◆ QUOTED PASSAGE:
Machias Seal Island is a tiny dot on maps of North America. But the fogbound rock is significant for its location in an area known as the "Grey Zone" – the site of a rare international dispute between Canada and the United States.
The two neighbours and long-time allies have each long laid claim to the island and surrounding water, where the US state of Maine meets Canada's New Brunswick province – and with that claim, the right to catch and sell the prized local lobsters.
John Drouin, a US lobsterman who has fished in the Grey Zone for 30 years, tells of the mad dash by Canadian and American fishermen to place lobster traps at the start of the summer catching season each year.
"People have literally lost parts of their bodies, have had concussions, [their] head smashed and everything," he says.
The injuries have been caused when lobstermen have been caught up in each other's lines. He says one friend lost his thumb after it became caught up in a Canadian line, what Mr Drouin calls his battle scar from the Grey Zone.

Canada and the US have disputed the sovereignty of the 'Grey Zone' since the 1700s
The 277 square miles of sea around Machias Seal Island has been under dispute since the late 1700s – and in 1984, an international court ruling gave both the US and Canada the right to fish in the waterway.
It has stood as a quirk – an isolated area of tension in what had been, until now, an otherwise close relationship between the two countries.
But that could all be about to change.

◆ WORK ORDER 1:
Decide whether each statement agrees with the Grey Zone passage. For each, answer yes or no and quote the words from the passage that decide it. (a) John Drouin has fished in the Grey Zone for 30 years. (b) The 1984 court ruling gave only Canada the right to fish in the waterway. (c) The sea around Machias Seal Island has been under dispute since the early 1900s.
◆ WORK ORDER 2:
Write the next part of the Grey Zone passage, picking up right after its final sentence.

◆ EXTRACTED INFORMATION:
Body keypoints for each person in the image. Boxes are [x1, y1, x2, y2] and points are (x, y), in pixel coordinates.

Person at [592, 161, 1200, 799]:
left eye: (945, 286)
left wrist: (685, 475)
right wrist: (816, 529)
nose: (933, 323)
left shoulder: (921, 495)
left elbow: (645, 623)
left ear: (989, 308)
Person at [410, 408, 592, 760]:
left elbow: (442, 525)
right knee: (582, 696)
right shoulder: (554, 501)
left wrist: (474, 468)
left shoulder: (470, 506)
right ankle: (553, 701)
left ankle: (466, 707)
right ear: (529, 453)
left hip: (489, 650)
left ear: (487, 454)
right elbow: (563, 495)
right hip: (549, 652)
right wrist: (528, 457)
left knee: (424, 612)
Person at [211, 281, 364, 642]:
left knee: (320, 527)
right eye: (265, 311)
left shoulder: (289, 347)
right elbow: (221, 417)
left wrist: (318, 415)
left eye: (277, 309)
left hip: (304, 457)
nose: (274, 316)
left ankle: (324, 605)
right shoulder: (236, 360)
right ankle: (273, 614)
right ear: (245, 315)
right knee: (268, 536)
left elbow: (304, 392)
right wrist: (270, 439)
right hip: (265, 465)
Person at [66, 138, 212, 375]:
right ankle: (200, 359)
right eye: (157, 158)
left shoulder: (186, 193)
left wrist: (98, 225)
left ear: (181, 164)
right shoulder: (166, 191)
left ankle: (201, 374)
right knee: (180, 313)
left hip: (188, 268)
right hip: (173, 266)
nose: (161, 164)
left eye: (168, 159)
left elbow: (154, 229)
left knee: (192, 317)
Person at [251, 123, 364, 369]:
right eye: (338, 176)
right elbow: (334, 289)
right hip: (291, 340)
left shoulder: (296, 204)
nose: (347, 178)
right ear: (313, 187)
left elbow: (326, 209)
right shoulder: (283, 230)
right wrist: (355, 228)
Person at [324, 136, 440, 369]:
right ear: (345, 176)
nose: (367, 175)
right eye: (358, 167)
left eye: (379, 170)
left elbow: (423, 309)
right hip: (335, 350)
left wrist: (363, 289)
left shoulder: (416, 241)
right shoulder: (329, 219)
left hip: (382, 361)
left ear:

◆ RESPONSE AREA 1:
(a) Yes: "who has fished in the Grey Zone for 30 years"
(b) No: "gave both the US and Canada the right to fish in the waterway"
(c) No: "has been under dispute since the late 1700s"

◆ RESPONSE AREA 2:
US President Donald Trump's return to the White House, steep tariffs on Canadian imports and rhetoric about making the country the 51st state has sparked a series of fresh flashpoints, with the possibility that he may ultimately wish to subsume Canada into the US hanging over everything. Amid the biggest shift in the relationship between the two countries in decades, the question is, what does he really want from Canada?
Lobster wars
Cutler, Maine, is the closest US town to the Grey Zone. It has a collection of scattered houses, one supply store and, for good reason, a lobster wholesaler.
Aside from a few big-city retirees and holiday-goers, Cutler owes its existence to the bountiful crustaceans that inhabit the offshore waters. And for the lobstermen of Cutler, the international limbo of the Grey Zone is their everyday reality, as they scatter their traps along the bottom of the Gulf of Maine to catch the prized lobsters and bring them to market.
During lobster season, the Grey Zone is packed with boats and buoys marking the location of their traps. When the waters get crowded and livelihoods are at stake, things can get ugly.

Some lobstermen, such as John Drouin (pictured in Cutler), have encountered skirmishes in the 'Grey Zone'
"Do we like it? Not in the least," says Mr Drouin. He has caught lobsters in the Grey Zone for 30 years. "I will continue to complain about it until I can't breathe anymore."
Another Maine lobsterman, Nick Lemieux, said he and his sons have had nearly 200 traps stolen in recent years – and he blames their rivals to the north.
"This is our area, and it's all we have to work with," he said. "Things like that don't sit very well with us."
Americans accuse the Canadians of operating under a different, more accommodating set of rules that allow them to catch larger lobsters.
Canadians counter that the Americans have higher catch limits and are surreptitiously fishing in their territorial waters.
The union representing Canada's fishery officials recently complained that Americans have responded to their enforcement efforts with threats of violence – and some of its officers have refused to work in the Grey Zone.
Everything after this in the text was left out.